Despite a tax cut for corporations and high-income individuals in 2012, and another tax cut for businesses in 2013, there still seems to be a modest surplus projected for the state treasury this fiscal year. The governor, most of the Legislature and business lobbyists were in town last week to talk about that. Their solutions involve giving big business another big tax cut next year. Before the Legislature devises yet another way to further deplete the treasury, shouldn’t the Legislature first focus on adequately funding its current obligations?

State funding for public education continues in a decades-long slide. School districts across the Gem State must now increasingly rely on local property taxes to pay for the essentials of educating our children in this 21st Century. The Legislature’s support for higher education similarly continues to erode, with the escalating cost of attaining a post-secondary education progressively shifting to students and their families. College graduates should not begin their working lives with the equivalent of a mortgage from student loans. Advancing beyond high school should not become elitist. Rather, an education should be viewed as a feasible option for all students who are capable of doing the work and motivated to improve their lives.

The good people who staff state offices and administer the day-to-day running of government have not received a raise in years.

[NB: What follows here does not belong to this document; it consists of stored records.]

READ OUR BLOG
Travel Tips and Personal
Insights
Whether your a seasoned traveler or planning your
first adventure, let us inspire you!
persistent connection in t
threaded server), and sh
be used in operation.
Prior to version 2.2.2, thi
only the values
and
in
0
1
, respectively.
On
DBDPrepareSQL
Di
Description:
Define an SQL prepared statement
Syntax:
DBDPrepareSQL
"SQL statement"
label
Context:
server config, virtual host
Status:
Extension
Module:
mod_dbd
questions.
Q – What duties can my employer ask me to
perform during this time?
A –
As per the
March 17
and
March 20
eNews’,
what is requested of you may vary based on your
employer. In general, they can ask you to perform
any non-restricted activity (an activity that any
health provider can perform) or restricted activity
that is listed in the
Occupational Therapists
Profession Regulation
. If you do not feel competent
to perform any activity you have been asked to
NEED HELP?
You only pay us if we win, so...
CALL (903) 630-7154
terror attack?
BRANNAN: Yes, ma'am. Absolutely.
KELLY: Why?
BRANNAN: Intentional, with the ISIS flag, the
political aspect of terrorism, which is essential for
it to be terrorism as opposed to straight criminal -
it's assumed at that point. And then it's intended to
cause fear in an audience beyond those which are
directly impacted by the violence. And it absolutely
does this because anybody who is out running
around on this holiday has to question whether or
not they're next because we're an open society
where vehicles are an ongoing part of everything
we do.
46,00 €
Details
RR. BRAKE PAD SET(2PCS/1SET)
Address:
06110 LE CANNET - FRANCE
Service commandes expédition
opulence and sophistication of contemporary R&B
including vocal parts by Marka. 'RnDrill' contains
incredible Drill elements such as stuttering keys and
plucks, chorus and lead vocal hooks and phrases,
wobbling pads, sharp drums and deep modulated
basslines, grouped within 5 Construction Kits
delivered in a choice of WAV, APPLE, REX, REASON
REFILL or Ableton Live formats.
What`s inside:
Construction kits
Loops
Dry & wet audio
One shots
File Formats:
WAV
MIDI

The American Society of Civil Engineers gives Idaho a grade of “C-“ for our care of our public roads, buildings and other infrastructure. State parks are deteriorating and are kept open largely through the altruism of volunteers.

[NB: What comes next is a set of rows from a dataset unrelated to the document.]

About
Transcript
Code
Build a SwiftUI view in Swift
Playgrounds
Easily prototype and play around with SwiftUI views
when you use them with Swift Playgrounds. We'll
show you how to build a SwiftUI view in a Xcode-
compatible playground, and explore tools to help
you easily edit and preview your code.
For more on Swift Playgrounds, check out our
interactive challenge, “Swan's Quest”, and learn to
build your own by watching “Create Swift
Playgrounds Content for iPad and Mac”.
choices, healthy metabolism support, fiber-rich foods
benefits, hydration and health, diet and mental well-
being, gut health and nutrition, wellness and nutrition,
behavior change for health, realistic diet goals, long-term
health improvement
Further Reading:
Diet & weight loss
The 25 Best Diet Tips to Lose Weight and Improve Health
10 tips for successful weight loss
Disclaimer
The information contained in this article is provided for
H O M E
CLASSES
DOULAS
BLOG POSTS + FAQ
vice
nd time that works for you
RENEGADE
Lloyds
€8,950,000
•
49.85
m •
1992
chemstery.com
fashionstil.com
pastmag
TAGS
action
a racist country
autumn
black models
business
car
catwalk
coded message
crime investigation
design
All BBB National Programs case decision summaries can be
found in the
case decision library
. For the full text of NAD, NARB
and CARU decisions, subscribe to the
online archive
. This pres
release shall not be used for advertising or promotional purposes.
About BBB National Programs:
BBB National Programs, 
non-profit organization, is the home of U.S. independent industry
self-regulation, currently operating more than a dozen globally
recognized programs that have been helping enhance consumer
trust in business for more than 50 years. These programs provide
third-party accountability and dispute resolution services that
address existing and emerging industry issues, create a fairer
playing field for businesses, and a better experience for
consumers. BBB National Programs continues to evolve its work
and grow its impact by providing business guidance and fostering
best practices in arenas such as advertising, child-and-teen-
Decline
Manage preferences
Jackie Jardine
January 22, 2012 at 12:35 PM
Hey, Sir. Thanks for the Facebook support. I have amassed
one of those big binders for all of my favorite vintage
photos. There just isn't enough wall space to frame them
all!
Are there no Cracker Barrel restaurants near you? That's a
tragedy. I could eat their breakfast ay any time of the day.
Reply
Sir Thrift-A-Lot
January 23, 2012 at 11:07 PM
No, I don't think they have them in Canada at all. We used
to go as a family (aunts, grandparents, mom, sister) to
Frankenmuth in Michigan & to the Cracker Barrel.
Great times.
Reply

It’s frankly shameful that our Legislature does not view support for public education, public infrastructure, and working Idaho families as anything but an investment in both our current well-being and our collective future. All the tax breaks in the world won’t help businesses prosper unless there is an educated workforce to hire, a modern infrastructure to move products to markets, and enough money in people’s pockets to purchase the goods and services these businesses provide.